Similarly to what has been observed in other human and canine KP isolates [34], [12], the association of bla CTX-M genes with the the aac(6′)-Ib-cr encoding an aminoglycoside acetyl transferase determining PMQR, was demonstrated in all ST101 and ST340 isolates, but only in one out of four ST15, but these PMQR genes were not located in the same plasmid in our strains. Conversely, PMQR encoded by different qnr genes of the qnrA or qnrB groups were observed in all the KO isolates studied (Table 1). In the case of the qnrA1 gene, the two KO isolates also harbored the ESBL bla CTX-M-9 gene, a feature reported previously in association with bla VIM-1 and IncHI2 plasmids in KO of human origin [51].

Multidrug-resistance in the ESC resistant and PMQR isolates studied is of further concern from a therapeutic perspective, for a possible impact on clinical outcome of affected animals. In many isolates, the demonstration of the integrase intI1, accounts for the presence of resistance gene cassettes with sul, aadA, cat, dfr genes, associated with Class I integrons, similarly to what has been described in KP of human origin [52], [53]. As for streptomycin resistance, MIC>16 mg/L correlated in 100% isolates with the presence of strA/B genes.

Fortunately, the absence of carbapenemases offers so far a better scenario for antimicrobial therapy in companion animals, although a possible circulation, within a short time, of these carbapenemase-producing epidemic strains, is of concern also in veterinary medicine.

In conclusion, monitoring and characterization of multidrug-resistant Klebsiella in companion animals by means of phenotypic and molecular methods proved to be useful for providing a picture of mechanisms of resistance that may further spread clonally or by horizontal gene transfer, at regional or even at international level.

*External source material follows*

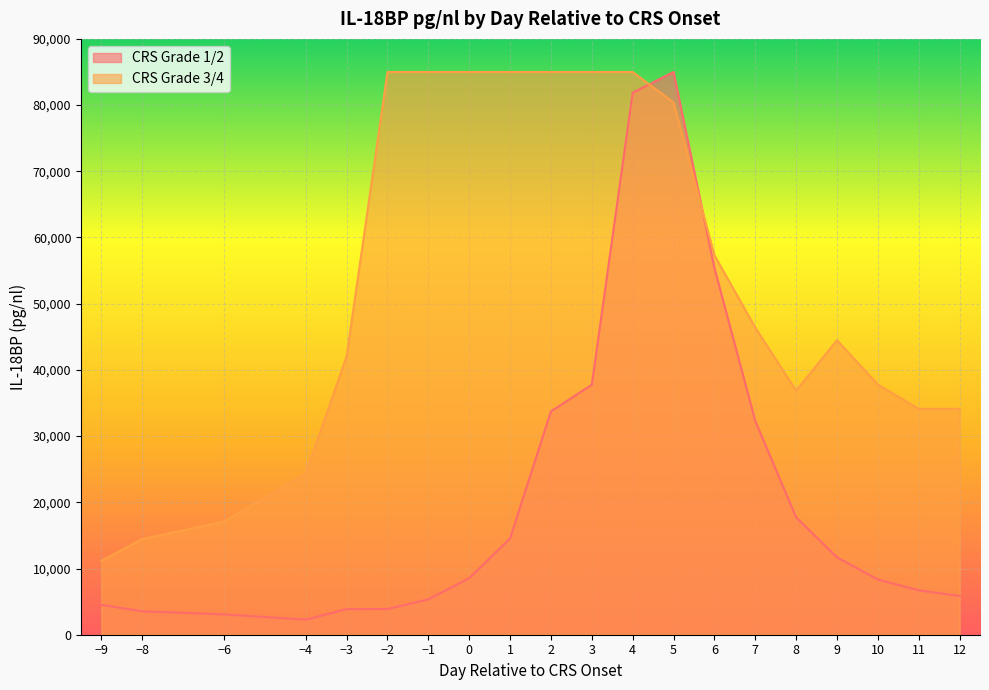

Where is the first local minimum for CRS Grade 3/4?

8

Sharing this kind of information appears essential for building awareness in companion animal therapy, also in view of preventing and controlling the spread of multidrug-resistant strains in veterinary hospital settings. Indeed, the bi-directional exchange between owners and pets of Klebsiella carrying resistance to critically important antimicrobials for human health, raise some concerns also for the possibility of a spill back to humans, especially at household level.

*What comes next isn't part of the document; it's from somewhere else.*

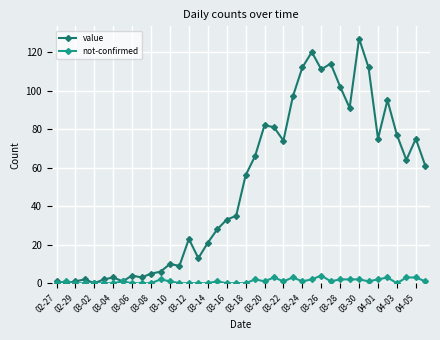

How many series are shown in this chart?

2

The emergence of the PMQR and, above all, the emergence of concurrent transferable cephamycin, oxymino-cephalosporin, and beta-lactamase inhibitor resistance in multidrug-resistant Klebsiella isolates in pets, a recent issue even in human therapy [54], may pose in the next future further and serious therapeutic challenges also in bacterial infections of companion animals.